É fácil para quem ganha bem e anda de carro dizer que um aumento de 20 centavos (ou 10 centavos para os estudantes) não justifica tamanha revolta e baderna. Mas isso nos deveria levar a pensar que essa "revolta" e essa "baderna" podem ter na realidade motivações muito mais graves e profundas. Acho prudente que a gente se apresse em tentar compreendê-las, antes que elas atropelem a nossa confortável sensatez. Houvesse um movimento forte e expressivo de jovens petistas nas universidades e nas periferias de São Paulo – e é de lá que vieram os votos que elegeram Haddad – teríamos escutado antes da explosão o barulho da pólvora fervilhando. Mas parece que já não pertencemos a esse mundo. Tarde demais, somos acordados por ruas que nos pedem o impossível num momento em que o PT está ocupado em administrar a política do possível nos gabinetes de Brasília e em Paris.

Os jovens pedem o passe livre nos transportes – uma ideia que tem um milhão de inconvenientes numa metrópole do tamanho de São Paulo e traz enormes dificuldades políticas.

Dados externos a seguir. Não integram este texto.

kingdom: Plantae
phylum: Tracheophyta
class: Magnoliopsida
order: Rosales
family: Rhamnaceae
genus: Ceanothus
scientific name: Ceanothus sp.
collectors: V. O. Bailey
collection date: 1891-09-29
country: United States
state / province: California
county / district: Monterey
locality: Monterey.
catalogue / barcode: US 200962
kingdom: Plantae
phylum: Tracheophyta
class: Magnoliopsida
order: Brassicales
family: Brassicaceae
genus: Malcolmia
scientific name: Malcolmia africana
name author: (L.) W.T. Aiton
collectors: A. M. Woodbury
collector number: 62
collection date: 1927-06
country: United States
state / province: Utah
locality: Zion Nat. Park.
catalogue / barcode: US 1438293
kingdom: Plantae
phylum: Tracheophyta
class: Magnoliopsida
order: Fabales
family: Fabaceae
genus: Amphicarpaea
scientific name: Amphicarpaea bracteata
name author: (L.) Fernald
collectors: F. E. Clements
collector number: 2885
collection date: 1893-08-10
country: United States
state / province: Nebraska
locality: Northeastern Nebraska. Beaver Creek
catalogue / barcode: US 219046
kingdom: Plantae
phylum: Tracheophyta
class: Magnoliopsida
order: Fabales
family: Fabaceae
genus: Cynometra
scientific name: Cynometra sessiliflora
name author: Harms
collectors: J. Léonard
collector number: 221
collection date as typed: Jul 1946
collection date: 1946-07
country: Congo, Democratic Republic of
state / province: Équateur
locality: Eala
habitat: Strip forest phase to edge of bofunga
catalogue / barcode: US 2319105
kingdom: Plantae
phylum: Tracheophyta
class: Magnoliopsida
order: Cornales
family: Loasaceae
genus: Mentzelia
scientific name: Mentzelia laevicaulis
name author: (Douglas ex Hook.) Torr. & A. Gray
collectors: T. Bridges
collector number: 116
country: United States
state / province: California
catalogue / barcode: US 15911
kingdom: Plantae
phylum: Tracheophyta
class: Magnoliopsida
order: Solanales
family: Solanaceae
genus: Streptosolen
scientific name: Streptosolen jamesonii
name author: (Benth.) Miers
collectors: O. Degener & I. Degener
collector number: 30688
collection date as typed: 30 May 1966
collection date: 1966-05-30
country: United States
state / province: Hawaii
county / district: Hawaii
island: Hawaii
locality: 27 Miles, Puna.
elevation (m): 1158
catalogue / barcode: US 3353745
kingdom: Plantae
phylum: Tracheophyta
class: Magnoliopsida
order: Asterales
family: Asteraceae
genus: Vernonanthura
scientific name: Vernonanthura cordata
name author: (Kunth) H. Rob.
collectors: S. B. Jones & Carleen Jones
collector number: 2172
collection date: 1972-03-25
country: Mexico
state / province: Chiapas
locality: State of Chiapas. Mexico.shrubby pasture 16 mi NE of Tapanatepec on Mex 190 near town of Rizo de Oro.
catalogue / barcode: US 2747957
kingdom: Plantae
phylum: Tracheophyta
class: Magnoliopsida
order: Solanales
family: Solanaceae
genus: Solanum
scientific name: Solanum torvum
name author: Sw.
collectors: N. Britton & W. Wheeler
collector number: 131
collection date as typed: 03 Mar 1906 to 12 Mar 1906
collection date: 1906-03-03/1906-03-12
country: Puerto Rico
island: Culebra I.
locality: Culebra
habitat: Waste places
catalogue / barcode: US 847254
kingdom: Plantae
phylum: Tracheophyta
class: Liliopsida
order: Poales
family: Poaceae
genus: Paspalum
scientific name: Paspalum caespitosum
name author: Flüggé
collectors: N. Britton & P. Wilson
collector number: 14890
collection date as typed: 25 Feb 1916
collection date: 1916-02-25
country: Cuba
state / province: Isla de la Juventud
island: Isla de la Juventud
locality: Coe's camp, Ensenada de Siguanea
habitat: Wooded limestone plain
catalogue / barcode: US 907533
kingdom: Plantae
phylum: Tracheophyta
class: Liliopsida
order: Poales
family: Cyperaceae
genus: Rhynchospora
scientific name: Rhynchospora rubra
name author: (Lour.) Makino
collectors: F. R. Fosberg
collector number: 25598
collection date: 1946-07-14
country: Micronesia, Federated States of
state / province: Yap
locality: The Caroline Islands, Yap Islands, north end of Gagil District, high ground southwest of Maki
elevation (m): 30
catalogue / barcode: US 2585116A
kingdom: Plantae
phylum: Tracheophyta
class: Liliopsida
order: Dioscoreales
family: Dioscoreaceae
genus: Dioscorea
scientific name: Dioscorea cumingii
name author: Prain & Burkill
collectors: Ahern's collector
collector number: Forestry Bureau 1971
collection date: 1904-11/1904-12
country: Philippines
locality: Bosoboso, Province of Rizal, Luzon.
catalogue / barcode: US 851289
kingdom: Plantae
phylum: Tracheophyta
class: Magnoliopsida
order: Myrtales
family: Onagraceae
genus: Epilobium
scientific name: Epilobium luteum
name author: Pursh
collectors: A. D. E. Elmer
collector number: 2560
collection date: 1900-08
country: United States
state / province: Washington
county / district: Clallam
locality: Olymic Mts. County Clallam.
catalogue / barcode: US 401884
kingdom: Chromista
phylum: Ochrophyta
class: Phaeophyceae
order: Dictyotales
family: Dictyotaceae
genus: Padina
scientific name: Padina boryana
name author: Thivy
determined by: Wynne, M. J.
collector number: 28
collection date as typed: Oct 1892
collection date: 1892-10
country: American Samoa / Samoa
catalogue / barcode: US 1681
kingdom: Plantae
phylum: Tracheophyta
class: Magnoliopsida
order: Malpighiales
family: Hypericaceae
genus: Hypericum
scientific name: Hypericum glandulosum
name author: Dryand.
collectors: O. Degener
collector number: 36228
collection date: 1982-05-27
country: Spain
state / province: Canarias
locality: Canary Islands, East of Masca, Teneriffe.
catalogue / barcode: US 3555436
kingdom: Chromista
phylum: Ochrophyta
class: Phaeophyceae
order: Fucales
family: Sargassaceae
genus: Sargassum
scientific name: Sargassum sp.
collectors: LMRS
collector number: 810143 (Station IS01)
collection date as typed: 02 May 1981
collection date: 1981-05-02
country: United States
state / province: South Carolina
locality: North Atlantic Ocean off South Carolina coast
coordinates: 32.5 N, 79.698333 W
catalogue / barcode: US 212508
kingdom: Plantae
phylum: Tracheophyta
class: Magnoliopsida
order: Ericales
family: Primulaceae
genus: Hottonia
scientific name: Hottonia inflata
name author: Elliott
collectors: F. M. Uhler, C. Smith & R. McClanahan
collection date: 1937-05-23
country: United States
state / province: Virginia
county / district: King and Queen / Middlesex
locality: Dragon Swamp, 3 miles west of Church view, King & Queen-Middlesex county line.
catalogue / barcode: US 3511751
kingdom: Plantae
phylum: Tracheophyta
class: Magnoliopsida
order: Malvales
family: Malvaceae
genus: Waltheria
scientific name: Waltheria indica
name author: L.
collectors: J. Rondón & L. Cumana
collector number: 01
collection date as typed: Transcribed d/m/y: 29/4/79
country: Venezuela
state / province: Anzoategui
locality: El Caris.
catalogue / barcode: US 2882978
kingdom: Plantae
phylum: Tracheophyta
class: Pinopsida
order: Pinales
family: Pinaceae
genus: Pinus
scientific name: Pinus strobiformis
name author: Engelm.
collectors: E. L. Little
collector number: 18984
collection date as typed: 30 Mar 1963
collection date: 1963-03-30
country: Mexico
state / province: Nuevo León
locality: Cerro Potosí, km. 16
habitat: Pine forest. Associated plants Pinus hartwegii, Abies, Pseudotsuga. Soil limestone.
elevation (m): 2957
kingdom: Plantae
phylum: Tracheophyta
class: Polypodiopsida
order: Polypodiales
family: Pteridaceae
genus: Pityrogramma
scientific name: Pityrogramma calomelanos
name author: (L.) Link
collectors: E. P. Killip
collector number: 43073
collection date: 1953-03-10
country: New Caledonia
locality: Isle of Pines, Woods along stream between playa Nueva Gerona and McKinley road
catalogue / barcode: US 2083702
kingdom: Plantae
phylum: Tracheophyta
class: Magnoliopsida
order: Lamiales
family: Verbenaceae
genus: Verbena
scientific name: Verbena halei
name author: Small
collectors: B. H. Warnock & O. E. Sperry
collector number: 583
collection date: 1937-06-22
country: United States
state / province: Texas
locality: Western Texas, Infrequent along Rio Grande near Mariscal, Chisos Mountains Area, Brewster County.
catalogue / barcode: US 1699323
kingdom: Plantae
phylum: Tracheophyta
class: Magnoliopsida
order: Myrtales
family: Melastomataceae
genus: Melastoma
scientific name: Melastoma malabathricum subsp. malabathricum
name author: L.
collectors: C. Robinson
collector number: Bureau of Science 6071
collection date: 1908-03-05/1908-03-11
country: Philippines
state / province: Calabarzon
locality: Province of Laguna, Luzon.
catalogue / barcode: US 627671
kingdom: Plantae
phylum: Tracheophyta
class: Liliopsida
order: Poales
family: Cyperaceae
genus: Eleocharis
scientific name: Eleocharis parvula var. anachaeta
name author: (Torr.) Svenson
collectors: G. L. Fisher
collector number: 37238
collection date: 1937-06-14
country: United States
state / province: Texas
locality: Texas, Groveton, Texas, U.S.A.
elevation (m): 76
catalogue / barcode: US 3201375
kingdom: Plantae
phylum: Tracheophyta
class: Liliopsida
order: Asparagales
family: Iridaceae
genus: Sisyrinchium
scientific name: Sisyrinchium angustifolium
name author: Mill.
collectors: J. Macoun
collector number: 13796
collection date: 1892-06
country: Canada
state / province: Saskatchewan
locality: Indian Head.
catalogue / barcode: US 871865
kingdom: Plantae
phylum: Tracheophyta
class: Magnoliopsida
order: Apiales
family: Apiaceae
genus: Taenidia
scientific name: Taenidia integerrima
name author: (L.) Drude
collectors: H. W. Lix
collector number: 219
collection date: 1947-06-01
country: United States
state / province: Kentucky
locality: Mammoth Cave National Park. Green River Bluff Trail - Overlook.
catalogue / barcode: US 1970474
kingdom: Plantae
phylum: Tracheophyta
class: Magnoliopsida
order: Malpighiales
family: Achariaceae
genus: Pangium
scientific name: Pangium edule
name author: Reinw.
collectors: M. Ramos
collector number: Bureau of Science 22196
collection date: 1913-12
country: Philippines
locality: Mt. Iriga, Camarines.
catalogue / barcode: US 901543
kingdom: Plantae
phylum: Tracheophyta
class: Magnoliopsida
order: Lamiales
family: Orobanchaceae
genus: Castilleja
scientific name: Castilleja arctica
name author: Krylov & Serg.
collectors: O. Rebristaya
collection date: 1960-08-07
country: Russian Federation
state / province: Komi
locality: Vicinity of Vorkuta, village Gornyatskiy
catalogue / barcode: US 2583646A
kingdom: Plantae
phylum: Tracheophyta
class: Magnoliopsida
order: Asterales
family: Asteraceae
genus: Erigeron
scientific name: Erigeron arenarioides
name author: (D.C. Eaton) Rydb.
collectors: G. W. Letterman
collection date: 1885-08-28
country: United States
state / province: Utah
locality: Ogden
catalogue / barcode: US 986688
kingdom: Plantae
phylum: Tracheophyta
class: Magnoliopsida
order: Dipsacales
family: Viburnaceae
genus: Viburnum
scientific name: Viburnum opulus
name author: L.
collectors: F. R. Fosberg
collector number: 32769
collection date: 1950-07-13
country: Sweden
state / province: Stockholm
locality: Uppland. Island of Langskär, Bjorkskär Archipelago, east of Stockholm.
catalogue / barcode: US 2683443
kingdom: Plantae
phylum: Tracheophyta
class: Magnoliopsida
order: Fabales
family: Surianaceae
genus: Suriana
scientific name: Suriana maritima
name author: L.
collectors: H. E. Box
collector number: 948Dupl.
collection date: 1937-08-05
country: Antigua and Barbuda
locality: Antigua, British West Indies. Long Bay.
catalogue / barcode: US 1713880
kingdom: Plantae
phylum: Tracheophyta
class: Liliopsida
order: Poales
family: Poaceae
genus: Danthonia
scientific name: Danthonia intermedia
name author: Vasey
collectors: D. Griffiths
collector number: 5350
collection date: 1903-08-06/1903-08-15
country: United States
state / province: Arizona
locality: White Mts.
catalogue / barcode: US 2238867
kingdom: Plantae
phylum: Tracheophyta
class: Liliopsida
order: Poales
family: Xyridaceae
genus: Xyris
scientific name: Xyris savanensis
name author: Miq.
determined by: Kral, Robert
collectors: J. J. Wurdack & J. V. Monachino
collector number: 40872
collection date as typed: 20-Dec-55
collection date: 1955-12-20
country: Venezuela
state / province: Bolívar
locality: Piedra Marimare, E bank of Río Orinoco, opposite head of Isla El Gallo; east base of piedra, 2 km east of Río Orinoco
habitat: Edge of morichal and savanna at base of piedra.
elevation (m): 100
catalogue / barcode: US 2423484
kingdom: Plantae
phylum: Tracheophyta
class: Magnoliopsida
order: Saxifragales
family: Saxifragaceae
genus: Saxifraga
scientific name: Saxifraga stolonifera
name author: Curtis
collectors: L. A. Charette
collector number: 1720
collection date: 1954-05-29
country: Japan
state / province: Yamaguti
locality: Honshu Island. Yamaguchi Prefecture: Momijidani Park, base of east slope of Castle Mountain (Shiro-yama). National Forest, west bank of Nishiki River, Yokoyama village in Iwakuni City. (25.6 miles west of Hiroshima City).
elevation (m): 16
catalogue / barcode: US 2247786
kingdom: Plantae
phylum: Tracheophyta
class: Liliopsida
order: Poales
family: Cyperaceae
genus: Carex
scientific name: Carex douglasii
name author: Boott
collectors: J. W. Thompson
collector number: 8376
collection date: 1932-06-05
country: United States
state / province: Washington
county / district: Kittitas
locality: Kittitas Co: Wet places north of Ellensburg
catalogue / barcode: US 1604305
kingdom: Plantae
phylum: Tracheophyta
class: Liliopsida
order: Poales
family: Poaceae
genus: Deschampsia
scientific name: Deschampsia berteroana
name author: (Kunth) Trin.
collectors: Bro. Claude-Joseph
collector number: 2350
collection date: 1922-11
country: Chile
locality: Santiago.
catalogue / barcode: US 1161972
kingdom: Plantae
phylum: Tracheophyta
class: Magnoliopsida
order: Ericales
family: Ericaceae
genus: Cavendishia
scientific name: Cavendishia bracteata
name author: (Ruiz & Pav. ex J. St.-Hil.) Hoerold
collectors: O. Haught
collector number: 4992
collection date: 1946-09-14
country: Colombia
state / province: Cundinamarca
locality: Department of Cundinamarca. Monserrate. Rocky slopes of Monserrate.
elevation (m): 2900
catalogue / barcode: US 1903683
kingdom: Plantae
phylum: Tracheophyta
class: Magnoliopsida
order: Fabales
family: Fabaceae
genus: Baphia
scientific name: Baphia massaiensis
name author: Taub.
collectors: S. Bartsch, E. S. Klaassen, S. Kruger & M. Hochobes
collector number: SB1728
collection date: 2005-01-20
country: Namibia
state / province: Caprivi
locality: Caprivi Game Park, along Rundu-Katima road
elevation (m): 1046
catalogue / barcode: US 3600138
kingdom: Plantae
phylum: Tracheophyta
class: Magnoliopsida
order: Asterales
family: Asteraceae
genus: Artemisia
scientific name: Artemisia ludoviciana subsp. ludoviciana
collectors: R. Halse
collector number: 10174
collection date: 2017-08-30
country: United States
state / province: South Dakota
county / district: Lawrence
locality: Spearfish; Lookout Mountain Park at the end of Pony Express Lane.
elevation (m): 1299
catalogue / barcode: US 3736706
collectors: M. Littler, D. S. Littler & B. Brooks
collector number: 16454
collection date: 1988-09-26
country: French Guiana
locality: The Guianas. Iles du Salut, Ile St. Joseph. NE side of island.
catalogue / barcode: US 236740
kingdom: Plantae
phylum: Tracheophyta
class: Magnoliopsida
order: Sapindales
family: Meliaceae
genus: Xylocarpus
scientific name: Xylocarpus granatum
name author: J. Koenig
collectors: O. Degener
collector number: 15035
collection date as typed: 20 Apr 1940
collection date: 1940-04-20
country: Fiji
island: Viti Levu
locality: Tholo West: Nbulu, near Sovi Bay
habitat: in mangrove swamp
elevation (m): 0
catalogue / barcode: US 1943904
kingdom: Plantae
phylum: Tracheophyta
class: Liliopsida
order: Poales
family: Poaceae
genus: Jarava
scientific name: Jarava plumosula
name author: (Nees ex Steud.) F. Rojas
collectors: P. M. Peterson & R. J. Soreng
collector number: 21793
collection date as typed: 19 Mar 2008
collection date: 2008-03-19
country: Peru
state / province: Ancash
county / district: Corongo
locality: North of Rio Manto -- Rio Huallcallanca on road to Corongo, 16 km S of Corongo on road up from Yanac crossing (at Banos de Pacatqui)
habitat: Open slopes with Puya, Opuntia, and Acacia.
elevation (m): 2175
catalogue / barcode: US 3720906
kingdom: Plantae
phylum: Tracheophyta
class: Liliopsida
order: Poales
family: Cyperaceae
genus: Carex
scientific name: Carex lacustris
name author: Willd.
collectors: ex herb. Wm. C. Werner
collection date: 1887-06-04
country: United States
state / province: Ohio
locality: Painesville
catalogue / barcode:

Mas convenhamos: algo muito semelhante já foi defendido por muita gente boa do PT na gestão Erundina – e não dá para dizer que é "impossível". É sim uma "idéia fora da caixa", como há alguns anos era a Internet, como são hoje os novos Apps que chamam os taxis dispensando telefonista e cooperativa. Mas não é isso que o mundo pede aos jovens de hoje? Que abram novas possibilidades e pensem fora da caixa?

Eu acredito que a esmagadora maioria dessa meninada que toma as ruas não merece gás de pimenta e cacetadas, venham eles da USP, da Uninove, de Guaianazes ou do Grajaú. Merecem o nosso apoio e a nossa solidariedade contra a truculência brutal da polícia e também contra a violência sem sentido dos provocadores inconsequentes. É preciso compreender que eles não querem pequenas concessões, querem gente disposta a diálogar com espírito desarmado e sem as amarras de pré-conceitos. Eles não precisam de toneladas de regras e conselhos sensatos, precisam de uns poucos gramas de bons exemplos. Exemplos que lhes mostrem na prática que – ao contrário do que a grande mídia martela em seus ouvidos desde o dia em que eles nasceram – as organizações político-partidárias não são apenas quadrilhas de pilantras procurando enriquecer e enganar o povo. Que a militância e a disputa política cotidiana não são algo apodrecido e nojento, e que podem sim ser experiências solidárias, divertidas e motivo de orgulho – como foram e ainda são para muitos de nós.

Com sorte, talvez eles compreendam que essa democracia burguesa cheia de limites e esse capitalismo mal remendado onde nós vivemos são mesmo uma merda, mas que essa foi a melhor merda que nós – a duras penas e graças a muita luta – conseguimos construir até agora. E que fique claro que nós temos uma enorme esperança de que eles – livres e pensando fora da caixa – consigam inventar e construir algo novo e melhor. Algo que seja capaz de arrancar a humanidade desse atoleiro esquisito onde nós nos metemos.